## Your task
Every line of the records below from the line with "table_cell [686, 1608, 1155, 1628]" up to and including the line with "Rendered at 1275 by 1650 pixels." must be reproduced exactly, and no line outside that range.

─── Listed entries

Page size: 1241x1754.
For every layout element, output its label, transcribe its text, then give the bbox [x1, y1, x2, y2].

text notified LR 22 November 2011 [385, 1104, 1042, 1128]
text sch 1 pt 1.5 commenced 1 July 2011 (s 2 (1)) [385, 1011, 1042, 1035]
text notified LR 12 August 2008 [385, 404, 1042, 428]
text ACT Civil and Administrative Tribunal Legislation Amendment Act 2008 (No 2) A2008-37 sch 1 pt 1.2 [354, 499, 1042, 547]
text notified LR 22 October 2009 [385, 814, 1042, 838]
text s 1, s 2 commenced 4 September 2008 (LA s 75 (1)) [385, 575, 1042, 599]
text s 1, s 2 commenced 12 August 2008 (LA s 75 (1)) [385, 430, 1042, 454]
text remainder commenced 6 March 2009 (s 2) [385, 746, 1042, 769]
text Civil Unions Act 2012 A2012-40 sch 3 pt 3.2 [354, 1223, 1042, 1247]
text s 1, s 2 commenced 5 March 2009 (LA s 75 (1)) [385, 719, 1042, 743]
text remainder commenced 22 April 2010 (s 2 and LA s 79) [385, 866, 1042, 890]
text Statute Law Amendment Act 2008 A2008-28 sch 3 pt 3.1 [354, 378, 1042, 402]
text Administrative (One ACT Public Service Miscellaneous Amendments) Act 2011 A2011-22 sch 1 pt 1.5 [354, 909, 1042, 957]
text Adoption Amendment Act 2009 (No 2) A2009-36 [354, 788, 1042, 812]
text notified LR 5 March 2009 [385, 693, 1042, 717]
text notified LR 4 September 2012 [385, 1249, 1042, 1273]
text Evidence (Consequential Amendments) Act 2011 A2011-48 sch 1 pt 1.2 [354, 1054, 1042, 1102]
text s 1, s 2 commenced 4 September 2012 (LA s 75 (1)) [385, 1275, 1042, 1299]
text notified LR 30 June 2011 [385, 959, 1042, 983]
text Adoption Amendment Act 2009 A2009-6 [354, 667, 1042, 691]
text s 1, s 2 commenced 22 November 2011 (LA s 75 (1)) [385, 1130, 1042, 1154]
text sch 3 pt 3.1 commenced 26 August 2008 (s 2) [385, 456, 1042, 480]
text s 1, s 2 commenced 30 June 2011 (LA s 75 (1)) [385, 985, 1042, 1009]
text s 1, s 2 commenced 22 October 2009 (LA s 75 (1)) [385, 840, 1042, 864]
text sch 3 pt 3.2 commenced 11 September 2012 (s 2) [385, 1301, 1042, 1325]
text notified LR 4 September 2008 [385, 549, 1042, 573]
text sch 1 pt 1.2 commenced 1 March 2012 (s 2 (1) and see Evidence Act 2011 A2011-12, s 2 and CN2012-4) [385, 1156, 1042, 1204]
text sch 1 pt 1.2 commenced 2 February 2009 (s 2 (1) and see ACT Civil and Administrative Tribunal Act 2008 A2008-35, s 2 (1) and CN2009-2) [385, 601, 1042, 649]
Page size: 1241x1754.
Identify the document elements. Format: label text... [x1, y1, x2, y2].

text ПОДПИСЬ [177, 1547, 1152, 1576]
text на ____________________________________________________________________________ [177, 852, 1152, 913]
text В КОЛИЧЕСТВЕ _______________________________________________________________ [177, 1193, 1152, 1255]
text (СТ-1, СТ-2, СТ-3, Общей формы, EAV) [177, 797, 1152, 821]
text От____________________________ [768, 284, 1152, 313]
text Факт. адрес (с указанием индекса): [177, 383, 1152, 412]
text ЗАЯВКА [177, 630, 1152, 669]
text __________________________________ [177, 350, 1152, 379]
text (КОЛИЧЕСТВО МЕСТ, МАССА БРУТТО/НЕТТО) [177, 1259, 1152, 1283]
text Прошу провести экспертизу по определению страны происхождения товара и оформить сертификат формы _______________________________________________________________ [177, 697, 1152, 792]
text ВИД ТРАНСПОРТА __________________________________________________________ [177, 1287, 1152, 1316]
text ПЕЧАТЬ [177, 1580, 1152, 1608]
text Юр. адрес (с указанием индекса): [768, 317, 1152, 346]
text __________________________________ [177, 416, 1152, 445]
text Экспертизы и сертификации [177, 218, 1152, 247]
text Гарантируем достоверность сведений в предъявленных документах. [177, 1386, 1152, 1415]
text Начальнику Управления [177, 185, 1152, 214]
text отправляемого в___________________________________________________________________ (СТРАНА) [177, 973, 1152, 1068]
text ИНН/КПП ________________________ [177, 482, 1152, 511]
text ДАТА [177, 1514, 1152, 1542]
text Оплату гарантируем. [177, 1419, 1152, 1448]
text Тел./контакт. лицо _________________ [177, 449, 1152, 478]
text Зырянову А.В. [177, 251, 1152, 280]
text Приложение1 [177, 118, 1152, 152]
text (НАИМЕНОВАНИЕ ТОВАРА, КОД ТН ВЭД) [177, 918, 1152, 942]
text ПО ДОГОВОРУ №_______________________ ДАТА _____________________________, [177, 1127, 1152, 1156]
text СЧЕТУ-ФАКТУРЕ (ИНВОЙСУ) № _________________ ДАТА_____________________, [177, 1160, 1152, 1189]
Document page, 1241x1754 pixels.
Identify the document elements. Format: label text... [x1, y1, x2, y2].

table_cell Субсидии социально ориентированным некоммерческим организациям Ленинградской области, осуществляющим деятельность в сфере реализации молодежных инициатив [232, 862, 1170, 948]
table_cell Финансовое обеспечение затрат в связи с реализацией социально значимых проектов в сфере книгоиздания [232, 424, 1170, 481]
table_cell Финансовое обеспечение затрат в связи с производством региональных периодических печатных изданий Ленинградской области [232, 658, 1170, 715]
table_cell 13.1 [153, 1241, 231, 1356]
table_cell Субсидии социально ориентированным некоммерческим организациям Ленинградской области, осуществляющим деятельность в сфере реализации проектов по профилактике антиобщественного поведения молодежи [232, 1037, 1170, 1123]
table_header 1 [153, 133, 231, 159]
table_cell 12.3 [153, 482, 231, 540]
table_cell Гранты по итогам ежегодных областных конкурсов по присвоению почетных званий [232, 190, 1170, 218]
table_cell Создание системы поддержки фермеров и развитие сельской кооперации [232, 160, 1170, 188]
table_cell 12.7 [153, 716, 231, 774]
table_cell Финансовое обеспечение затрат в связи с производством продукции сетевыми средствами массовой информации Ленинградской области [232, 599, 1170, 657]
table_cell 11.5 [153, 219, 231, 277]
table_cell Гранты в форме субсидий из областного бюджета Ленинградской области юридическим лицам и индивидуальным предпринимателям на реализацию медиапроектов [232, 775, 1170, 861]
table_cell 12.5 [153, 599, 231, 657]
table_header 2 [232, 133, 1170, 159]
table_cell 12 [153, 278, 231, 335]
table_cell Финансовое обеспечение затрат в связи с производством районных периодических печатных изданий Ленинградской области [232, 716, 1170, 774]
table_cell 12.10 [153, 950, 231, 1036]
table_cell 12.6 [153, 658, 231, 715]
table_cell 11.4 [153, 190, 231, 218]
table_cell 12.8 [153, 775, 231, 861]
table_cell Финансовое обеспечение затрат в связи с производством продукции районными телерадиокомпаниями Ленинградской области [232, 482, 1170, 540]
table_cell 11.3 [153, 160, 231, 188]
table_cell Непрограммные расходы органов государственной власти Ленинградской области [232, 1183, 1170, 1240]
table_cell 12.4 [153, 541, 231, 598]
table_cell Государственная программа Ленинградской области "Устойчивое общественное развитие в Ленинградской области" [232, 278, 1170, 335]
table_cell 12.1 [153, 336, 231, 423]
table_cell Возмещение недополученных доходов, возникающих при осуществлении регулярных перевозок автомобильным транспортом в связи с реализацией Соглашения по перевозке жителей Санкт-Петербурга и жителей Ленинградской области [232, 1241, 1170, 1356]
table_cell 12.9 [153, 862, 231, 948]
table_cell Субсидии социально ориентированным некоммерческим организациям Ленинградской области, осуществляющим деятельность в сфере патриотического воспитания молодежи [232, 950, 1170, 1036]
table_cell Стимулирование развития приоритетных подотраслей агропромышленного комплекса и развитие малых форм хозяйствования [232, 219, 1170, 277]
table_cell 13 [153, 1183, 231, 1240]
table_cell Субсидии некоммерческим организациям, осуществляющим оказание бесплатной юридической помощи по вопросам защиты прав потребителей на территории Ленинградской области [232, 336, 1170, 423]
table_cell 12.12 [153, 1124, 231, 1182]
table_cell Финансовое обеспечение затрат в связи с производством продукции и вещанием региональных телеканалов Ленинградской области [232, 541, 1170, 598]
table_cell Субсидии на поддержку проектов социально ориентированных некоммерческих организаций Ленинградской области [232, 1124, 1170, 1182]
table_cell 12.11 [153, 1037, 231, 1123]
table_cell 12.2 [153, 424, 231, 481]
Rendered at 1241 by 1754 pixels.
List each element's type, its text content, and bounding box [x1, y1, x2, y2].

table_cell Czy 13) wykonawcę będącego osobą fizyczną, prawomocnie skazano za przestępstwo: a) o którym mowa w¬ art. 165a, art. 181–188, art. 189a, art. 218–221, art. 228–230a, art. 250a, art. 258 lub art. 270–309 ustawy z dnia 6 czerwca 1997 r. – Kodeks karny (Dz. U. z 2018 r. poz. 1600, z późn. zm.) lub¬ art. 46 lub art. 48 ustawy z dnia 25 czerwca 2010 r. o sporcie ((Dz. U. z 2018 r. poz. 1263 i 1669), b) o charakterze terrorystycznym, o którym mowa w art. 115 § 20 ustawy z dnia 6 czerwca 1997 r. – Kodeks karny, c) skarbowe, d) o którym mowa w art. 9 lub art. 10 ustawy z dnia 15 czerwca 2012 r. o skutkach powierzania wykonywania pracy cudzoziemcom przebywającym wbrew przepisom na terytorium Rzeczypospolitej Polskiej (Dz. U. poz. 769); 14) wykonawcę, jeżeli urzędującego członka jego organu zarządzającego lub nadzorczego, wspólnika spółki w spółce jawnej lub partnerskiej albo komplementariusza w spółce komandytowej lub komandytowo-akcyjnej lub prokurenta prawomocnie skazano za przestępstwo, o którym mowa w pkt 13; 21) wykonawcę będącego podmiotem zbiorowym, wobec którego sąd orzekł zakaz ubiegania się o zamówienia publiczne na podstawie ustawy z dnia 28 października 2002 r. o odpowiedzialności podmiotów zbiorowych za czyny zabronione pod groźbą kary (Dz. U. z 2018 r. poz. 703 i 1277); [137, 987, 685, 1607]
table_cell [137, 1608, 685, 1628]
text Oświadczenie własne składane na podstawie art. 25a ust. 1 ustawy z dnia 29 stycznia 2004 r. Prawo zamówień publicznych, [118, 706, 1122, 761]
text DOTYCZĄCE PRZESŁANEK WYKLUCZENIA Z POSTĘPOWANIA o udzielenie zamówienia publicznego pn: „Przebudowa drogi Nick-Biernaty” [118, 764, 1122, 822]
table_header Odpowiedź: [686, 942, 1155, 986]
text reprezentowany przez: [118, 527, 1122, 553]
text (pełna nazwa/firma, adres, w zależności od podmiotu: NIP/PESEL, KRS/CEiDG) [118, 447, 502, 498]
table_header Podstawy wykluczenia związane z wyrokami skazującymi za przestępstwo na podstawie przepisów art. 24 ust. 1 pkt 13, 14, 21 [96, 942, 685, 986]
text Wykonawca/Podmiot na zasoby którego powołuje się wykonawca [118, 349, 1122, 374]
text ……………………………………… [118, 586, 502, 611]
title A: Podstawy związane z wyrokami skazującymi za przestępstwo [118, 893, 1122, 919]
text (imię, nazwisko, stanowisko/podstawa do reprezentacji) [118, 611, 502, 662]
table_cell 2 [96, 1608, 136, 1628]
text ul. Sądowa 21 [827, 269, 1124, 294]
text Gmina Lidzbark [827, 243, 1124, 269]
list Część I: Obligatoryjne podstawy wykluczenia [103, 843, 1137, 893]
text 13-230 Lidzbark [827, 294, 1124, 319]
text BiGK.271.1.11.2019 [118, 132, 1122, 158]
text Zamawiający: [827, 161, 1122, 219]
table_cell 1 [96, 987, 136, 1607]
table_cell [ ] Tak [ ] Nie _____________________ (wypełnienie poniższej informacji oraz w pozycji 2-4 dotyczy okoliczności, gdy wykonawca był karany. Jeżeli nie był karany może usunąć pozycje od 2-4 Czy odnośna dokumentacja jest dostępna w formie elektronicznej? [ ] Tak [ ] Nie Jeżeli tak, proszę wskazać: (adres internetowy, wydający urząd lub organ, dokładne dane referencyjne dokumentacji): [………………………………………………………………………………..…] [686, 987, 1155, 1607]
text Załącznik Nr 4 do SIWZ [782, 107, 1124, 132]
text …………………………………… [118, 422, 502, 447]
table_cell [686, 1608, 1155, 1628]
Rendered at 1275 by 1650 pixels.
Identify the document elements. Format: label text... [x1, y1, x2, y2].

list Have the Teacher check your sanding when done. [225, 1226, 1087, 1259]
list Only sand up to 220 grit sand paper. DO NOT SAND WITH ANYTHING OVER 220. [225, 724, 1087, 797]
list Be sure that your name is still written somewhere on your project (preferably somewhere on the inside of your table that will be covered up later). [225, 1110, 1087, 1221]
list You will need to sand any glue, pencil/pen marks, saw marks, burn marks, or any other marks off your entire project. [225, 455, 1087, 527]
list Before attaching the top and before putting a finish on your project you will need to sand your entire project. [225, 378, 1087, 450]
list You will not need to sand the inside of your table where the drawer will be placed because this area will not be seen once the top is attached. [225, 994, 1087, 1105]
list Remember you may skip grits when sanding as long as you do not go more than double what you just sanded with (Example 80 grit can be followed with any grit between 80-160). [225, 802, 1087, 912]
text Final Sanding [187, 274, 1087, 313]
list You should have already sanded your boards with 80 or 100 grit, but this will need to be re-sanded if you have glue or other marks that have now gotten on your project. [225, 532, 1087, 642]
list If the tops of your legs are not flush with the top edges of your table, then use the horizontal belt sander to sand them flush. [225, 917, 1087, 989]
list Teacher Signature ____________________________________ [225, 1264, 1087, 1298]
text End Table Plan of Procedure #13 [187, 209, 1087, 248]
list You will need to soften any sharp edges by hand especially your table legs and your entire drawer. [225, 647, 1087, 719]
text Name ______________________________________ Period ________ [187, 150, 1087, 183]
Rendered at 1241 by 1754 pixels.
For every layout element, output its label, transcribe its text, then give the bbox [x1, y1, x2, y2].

──────

## Problem solution
table_cell [686, 1608, 1155, 1628]
Rendered at 1275 by 1650 pixels.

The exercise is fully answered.